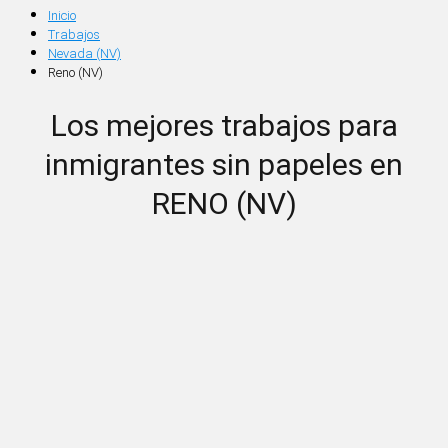
Inicio
Trabajos
Nevada (NV)
Reno (NV)
Los mejores trabajos para
inmigrantes sin papeles en
RENO (NV)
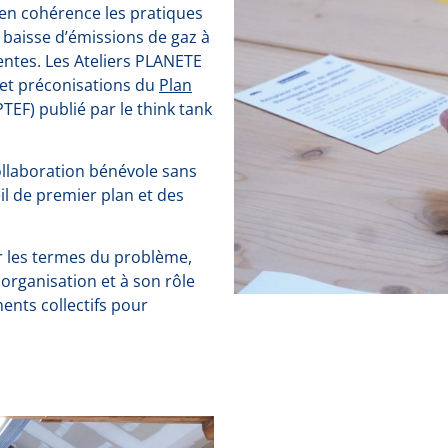
en cohérence les pratiques
baisse d’émissions de gaz à
ientes. Les Ateliers PLANETE
 et préconisations du
Plan
TEF) publié par le think tank
collaboration bénévole sans
il de premier plan et des
r les termes du problème,
n organisation et à son rôle
ents collectifs pour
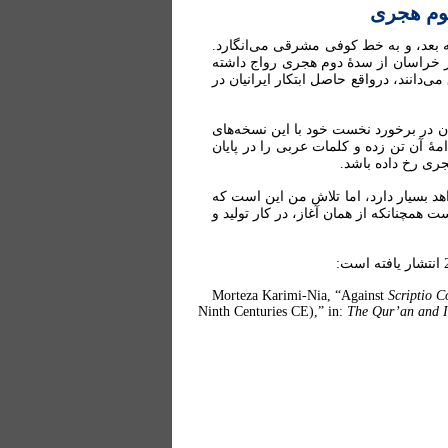
سوم هجری
ه بعد، و به خط کوفی مشرقی می‌انگارد.
 در خراسان از سدۀ دوم هجری رواج داشته
انند، درواقع حاصل ابتکار ایرانیان در
ان در برخورد نخست خود با این نسخه‌های
امۀ آن تن زده و کلمات عربی را در پایان
جری رخ داده باشد.
د بسیار دارد، اما تلاش من این است که
ت همچنانکه از همان آغاز، در کار تولید و
Morteza Karimi-Nia, “Against
Scriptio C
Ninth Centuries CE),” in:
The Qur’an and I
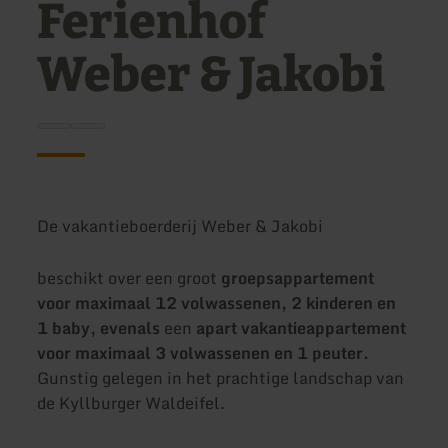
Ferienhof
Weber & Jakobi
De vakantieboerderij Weber & Jakobi
beschikt over een groot
groepsappartement
voor maximaal 12 volwassenen, 2 kinderen en
1 baby, evenals
een
apart vakantieappartement
voor maximaal 3 volwassenen en 1 peuter.
Gunstig gelegen in het prachtige landschap van
de Kyllburger Waldeifel.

..............................

## WRITTEN TASK
Retype all the records shown above, character for character. Omit every picture.

## RESPONSE FOR THIS EXERCISE
Inicio
Trabajos
Nevada (NV)
Reno (NV)
Los mejores trabajos para
inmigrantes sin papeles en
RENO (NV)
en cohérence les pratiques
baisse d’émissions de gaz à
ientes. Les Ateliers PLANETE
 et préconisations du
Plan
TEF) publié par le think tank
collaboration bénévole sans
il de premier plan et des
r les termes du problème,
n organisation et à son rôle
ents collectifs pour
سوم هجری
ه بعد، و به خط کوفی مشرقی می‌انگارد.
 در خراسان از سدۀ دوم هجری رواج داشته
انند، درواقع حاصل ابتکار ایرانیان در
ان در برخورد نخست خود با این نسخه‌های
امۀ آن تن زده و کلمات عربی را در پایان
جری رخ داده باشد.
د بسیار دارد، اما تلاش من این است که
ت همچنانکه از همان آغاز، در کار تولید و
Morteza Karimi-Nia, “Against
Scriptio C
Ninth Centuries CE),” in:
The Qur’an and I
Ferienhof
Weber & Jakobi
De vakantieboerderij Weber & Jakobi
beschikt over een groot
groepsappartement
voor maximaal 12 volwassenen, 2 kinderen en
1 baby, evenals
een
apart vakantieappartement
voor maximaal 3 volwassenen en 1 peuter.
Gunstig gelegen in het prachtige landschap van
de Kyllburger Waldeifel.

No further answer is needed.